====== Testo fornito ======

Ma è davvero efficace questo stratagemma?
Quello che l’esperienza mostra è che alcuni bambini si adattano abbastanza bene al nido anche se molto piccoli; certo molto dipende da come verranno accuditi e dalla disponibilità delle puericultrici: i bambini piccoli hanno bisogno di molto contatto fisico e di interazione affettuosa con una figura di accudimento che resti costante nel tempo.
Resta però il distacco dalla mamma e alcuni bambini, crescendo, sviluppano comunque un rifiuto ad andare e un’angoscia, un’ansia da separazione che prima non sembrava evidente. Questo perché, come per tutte le altre tappe evolutive dell’affettività, anche la capacità di sostenere la separazione non è una questione di abitudine, ma di maturità emotiva.
Mano a mano che la sua consapevolezza aumenta, così come la sua capacità di riflettere sugli eventi e di prefigurarsi ciò che sta accadendo, cresce nel bambino anche la capacità di rattristarsi al pensiero del distacco e delle lunghe ore che lo attendono fino al ricongiungimento quotidiano con la mamma. Questa fase di accresciuta consapevolezza, che si accompagna a una reazione di angoscia e ansia alla separazione, avviene fra l’ottavo mese e l’inizio del secondo anno, e viene definita anche “fase dell’angoscia dell’estraneo”.
Semplicemente, il neonato e il bambino più grande reagiscono alla separazione in modo differente. Quando il bambino è nell’età in cui è in grado di elaborare la separazione e comprenderla, ma non gestirla emotivamente, la sua sofferenza è più palese. Quando sarà ancora più grande, sarà capace anche di gestire le emozioni della separazione, di valutare meglio il trascorrere del tempo e di anticipare con fiducia il momento in cui la sua mamma tornerà da lui.

======

Consegne di lavoro:
A – Secondo il testo sul distacco dei bambini dalla mamma, in quale periodo si colloca la cosiddetta “fase dell’angoscia dell’estraneo”?
B – Scrivi la parte successiva del testo sul distacco dei bambini dalla mamma, riprendendo subito dopo l’ultima frase.
Il materiale qui non ha alcun ruolo.

====== Dati forniti ======

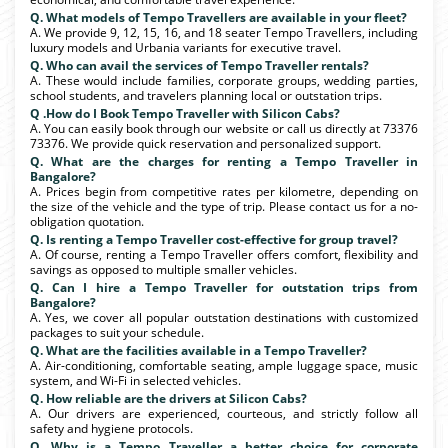
Q. What models of Tempo Travellers are available in your fleet?
A. We provide 9, 12, 15, 16, and 18 seater Tempo Travellers, including
luxury models and Urbania variants for executive travel.
Q. Who can avail the services of Tempo Traveller rentals?
A. These would include families, corporate groups, wedding parties,
school students, and travelers planning local or outstation trips.
Q .How do I Book Tempo Traveller with Silicon Cabs?
A. You can easily book through our website or call us directly at 73376
73376. We provide quick reservation and personalized support.
Q. What are the charges for renting a Tempo Traveller in
Bangalore?
A. Prices begin from competitive rates per kilometre, depending on
the size of the vehicle and the type of trip. Please contact us for a no-
obligation quotation.
Q. Is renting a Tempo Traveller cost-effective for group travel?
A. Of course, renting a Tempo Traveller offers comfort, flexibility and
savings as opposed to multiple smaller vehicles.
Q. Can I hire a Tempo Traveller for outstation trips from
Bangalore?
A. Yes, we cover all popular outstation destinations with customized
packages to suit your schedule.
Q. What are the facilities available in a Tempo Traveller?
A. Air-conditioning, comfortable seating, ample luggage space, music
system, and Wi-Fi in selected vehicles.
Q. How reliable are the drivers at Silicon Cabs?
A. Our drivers are experienced, courteous, and strictly follow all
safety and hygiene protocols.
Q. Why is a Tempo Traveller a better choice for corporate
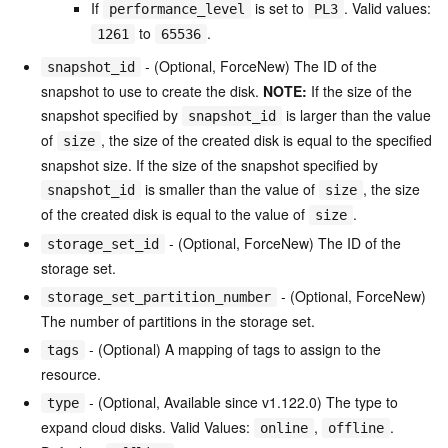
If
is set to
. Valid values:
performance_level
PL3
to
.
1261
65536
- (Optional, ForceNew) The ID of the
snapshot_id
snapshot to use to create the disk.
NOTE:
If the size of the
snapshot specified by
is larger than the value
snapshot_id
of
, the size of the created disk is equal to the specified
size
snapshot size. If the size of the snapshot specified by
is smaller than the value of
, the size
snapshot_id
size
of the created disk is equal to the value of
.
size
- (Optional, ForceNew) The ID of the
storage_set_id
storage set.
- (Optional, ForceNew)
storage_set_partition_number
The number of partitions in the storage set.
- (Optional) A mapping of tags to assign to the
tags
resource.
- (Optional, Available since v1.122.0) The type to
type
expand cloud disks. Valid Values:
,
.
online
offline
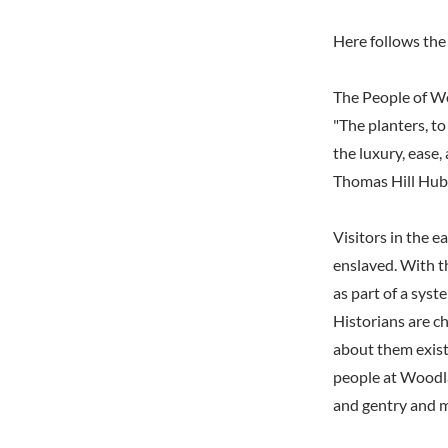
Here follows the 
The People of 
"The planters, to
the luxury, ease, 
Thomas Hill Hub
Visitors in the 
enslaved. With th
as part of a syst
Historians are ch
about them exist,
people at Woodla
and gentry and m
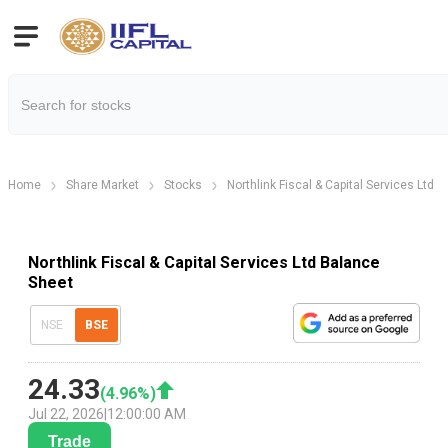
Home
Share Market
Stocks
Northlink Fiscal & Capital Services Ltd
Northlink Fiscal & Capital Services Ltd Balance
Sheet
NSE
BSE
24.33
(
4.96
%)
Jul 22, 2026
|
12:00:00 AM
Trade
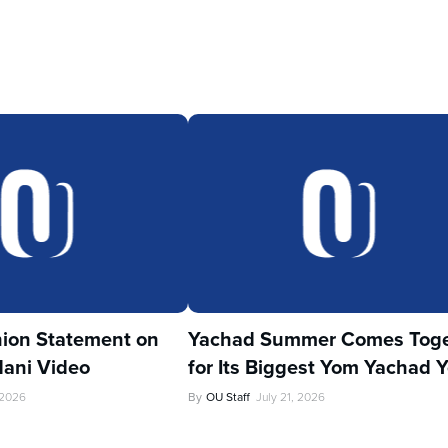
ion Statement on
Yachad Summer Comes Toge
ani Video
for Its Biggest Yom Yachad Y
 2026
By
OU Staff
July 21, 2026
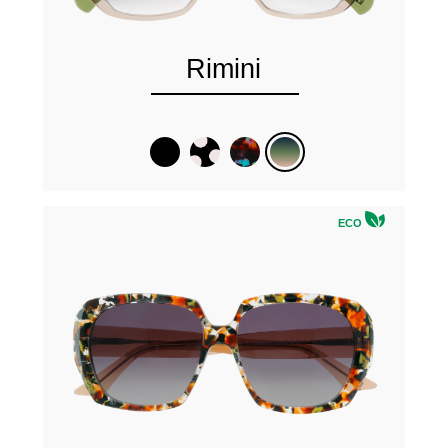
Rimini
ECO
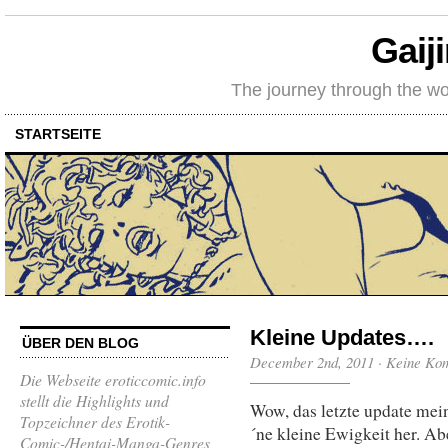
Gaij
The journey through the wo
STARTSEITE
Kleine Updates….
ÜBER DEN BLOG
December 2nd, 2011
·
Keine Ko
Die Webseite eroticcomic.info
stellt die Highlights und
Wow, das letzte update mein
Topzeichner des Erotik-
´ne kleine Ewigkeit her. Ab
Comic-/Hentai-Manga-Genres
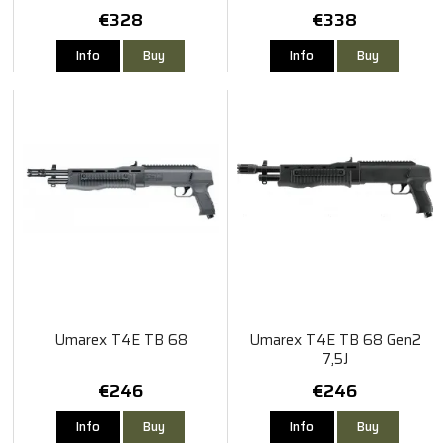
€328
€338
Info
Buy
Info
Buy
Umarex T4E TB 68
Umarex T4E TB 68 Gen2
7,5J
€246
€246
Info
Buy
Info
Buy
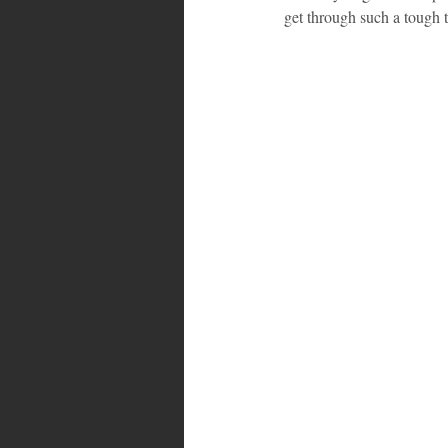
get through such a tough 
Bahamas
Grenada
Trin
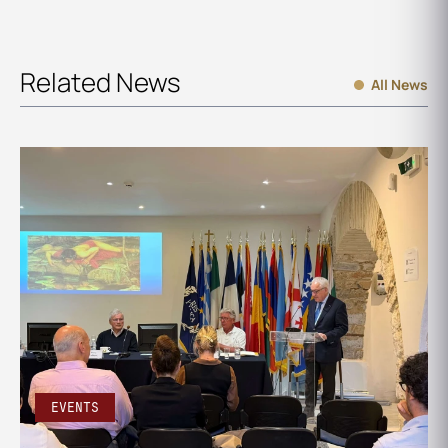
Related News
All News
EVENTS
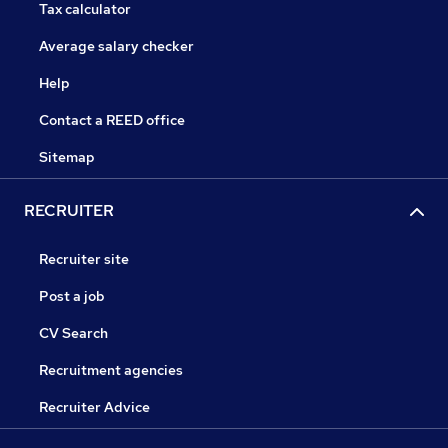
Tax calculator
Average salary checker
Help
Contact a REED office
Sitemap
RECRUITER
Recruiter site
Post a job
CV Search
Recruitment agencies
Recruiter Advice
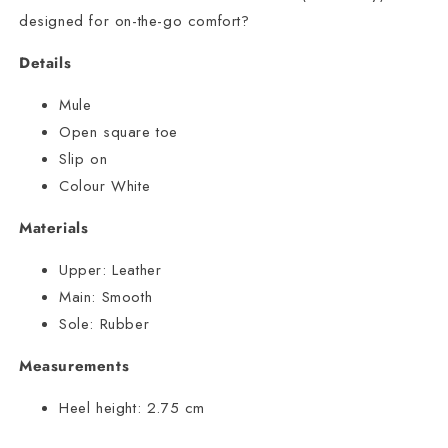
designed for on-the-go comfort?
Details
Mule
Open square toe
Slip on
Colour White
Materials
Upper:
Leather
Main:
Smooth
Sole:
Rubber
Measurements
Heel height:
2.75 cm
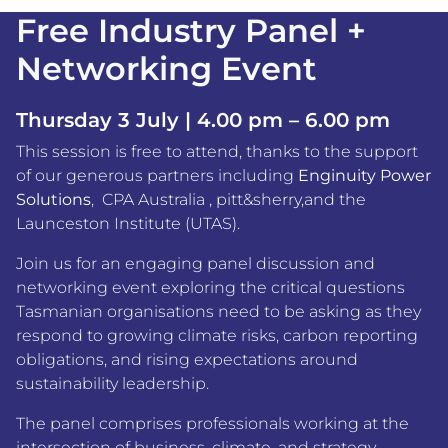
Free Industry Panel +
Networking Event
Thursday 3 July | 4.00 pm – 6.00 pm
This session is free to attend, thanks to the support
of our generous partners including
Enginuity Power
Solutions
,
CPA Australia
,
pitt&sherry
,and the
Launceston Institute (UTAS)
.
Join us for an engaging panel discussion and
networking event exploring the critical questions
Tasmanian organisations need to be asking as they
respond to growing climate risks, carbon reporting
obligations, and rising expectations around
sustainability leadership.
The panel comprises professionals working at the
intersection of business, climate, and strategy –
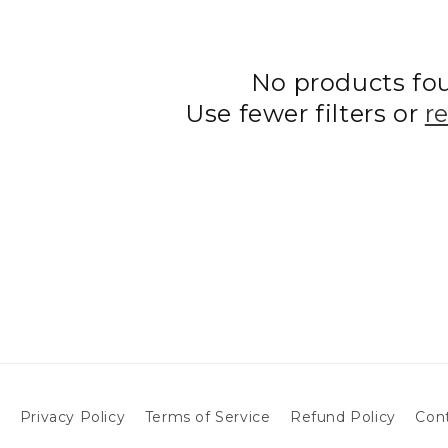
No products fo
Use fewer filters or
r
h
Privacy Policy
Terms of Service
Refund Policy
Con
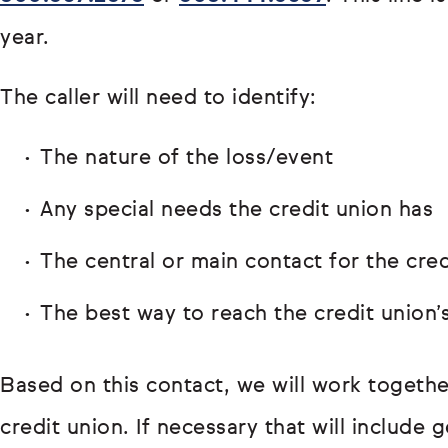
year.
The caller will need to identify:
The nature of the loss/event
Any special needs the credit union has
The central or main contact for the cred
The best way to reach the credit union’
Based on this contact, we will work togethe
credit union. If necessary that will include 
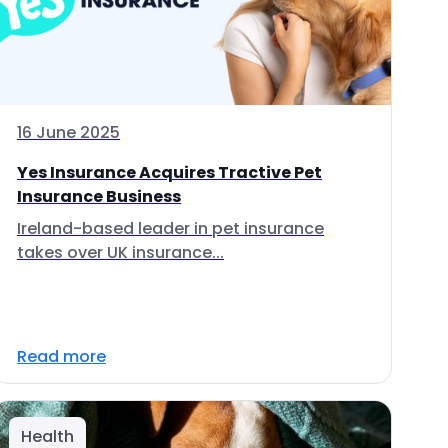
16 June 2025
Yes Insurance Acquires Tractive Pet
Insurance Business
Ireland-based leader in pet insurance
takes over UK insurance...
Read more
Health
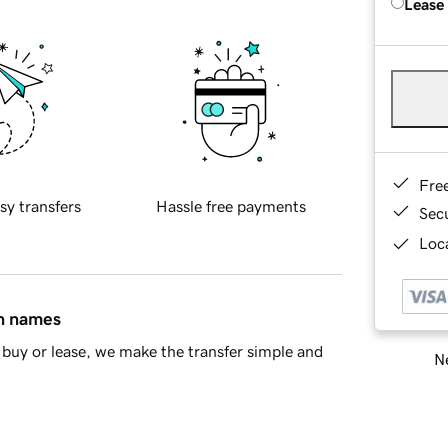
Lease
Fre
sy transfers
Hassle free payments
Sec
Loca
in names
buy or lease, we make the transfer simple and
Ne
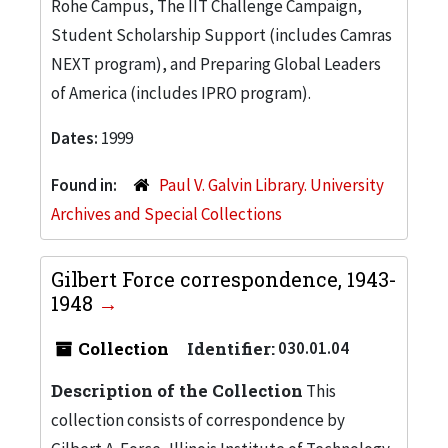
Rohe Campus, The IIT Challenge Campaign,
Student Scholarship Support (includes Camras
NEXT program), and Preparing Global Leaders
of America (includes IPRO program).
Dates:
1999
Found in:
Paul V. Galvin Library. University
Archives and Special Collections
Gilbert Force correspondence, 1943-
1948
Collection
Identifier:
030.01.04
Description of the Collection
This
collection consists of correspondence by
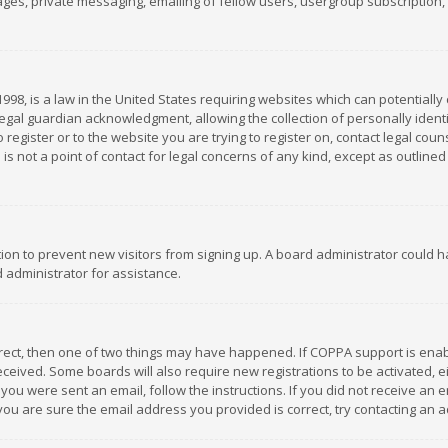
es, private messaging, emailing of fellow users, usergroup subscription, et
1998, is a law in the United States requiring websites which can potentially
gal guardian acknowledgment, allowing the collection of personally identif
 register or to the website you are trying to register on, contact legal co
is not a point of contact for legal concerns of any kind, except as outline
ation to prevent new visitors from signing up. A board administrator could
 administrator for assistance.
rrect, then one of two things may have happened. If COPPA support is ena
 received. Some boards will also require new registrations to be activated,
f you were sent an email, follow the instructions. If you did not receive a
you are sure the email address you provided is correct, try contacting an a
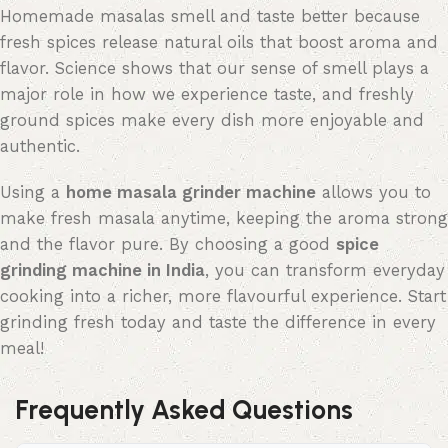
Homemade masalas smell and taste better because
fresh spices release natural oils that boost aroma and
flavor. Science shows that our sense of smell plays
a
major role
in how we experience taste, and freshly
ground spices make every dish more enjoyable and
authentic.
Using a
home masala
grinder machine
allows you to
make fresh masala anytime, keeping the aroma strong
and the flavor pure. By choosing a good
spice
grinding machine in India
, you can transform everyday
cooking into a richer, more
flavourful
experience. Start
grinding fresh today and taste the difference in every
meal!
Frequently Asked Questions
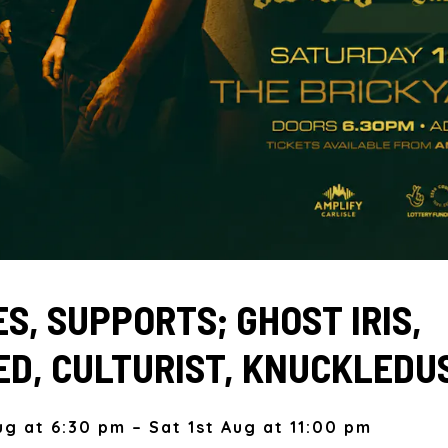
S, SUPPORTS; GHOST IRIS,
D, CULTURIST, KNUCKLEDU
ug at 6:30 pm – Sat 1st Aug at 11:00 pm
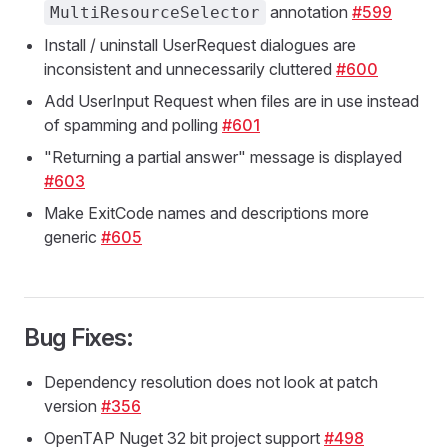
annotation
#599
MultiResourceSelector
Install / uninstall UserRequest dialogues are
inconsistent and unnecessarily cluttered
#600
Add UserInput Request when files are in use instead
of spamming and polling
#601
"Returning a partial answer" message is displayed
#603
Make ExitCode names and descriptions more
generic
#605
Bug Fixes:
Dependency resolution does not look at patch
version
#356
OpenTAP Nuget 32 bit project support
#498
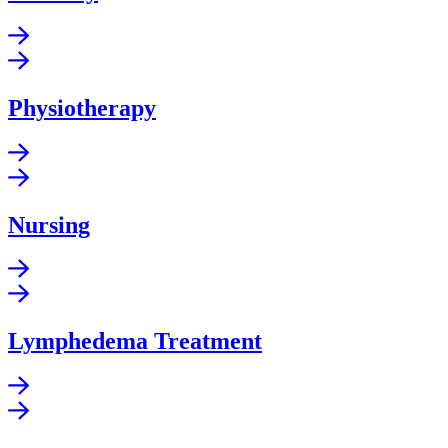
Physiotherapy
Nursing
Lymphedema Treatment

======

Risultati delle consegne:
A – Fra l’ottavo mese e l’inizio del secondo anno.

B –
Per superare al meglio questa fase occorre pazienza e comprensione da parte degli adulti, sia genitori che educatori. Il fatto che un bambino sia così attaccato alla mamma non deve essere motivo di biasimo o di rimproveri a lui o ai suoi genitori: mostra il suo bisogno di essere rassicurato nel suo timore del distacco; mostra anche la sua necessità di “recuperare” il tempo perduto dopo ogni separazione. Gli va dato il tempo per elaborare questi sentimenti senza fargli mancare la presenza amorevole degli adulti, che siano i genitori o gli educatori, anche se questo può essere fisicamente ed emotivamente un po’ faticoso. Non bisogna temere in questo modo di “viziarlo”, al contrario, così si contribuirà a rafforzare in lui una base affettiva sicura, che gli permetterà in seguito di superare questo momento di crisi, e di muoversi con maggiore sicurezza nelle relazioni con gli altri e nella sua autonomia.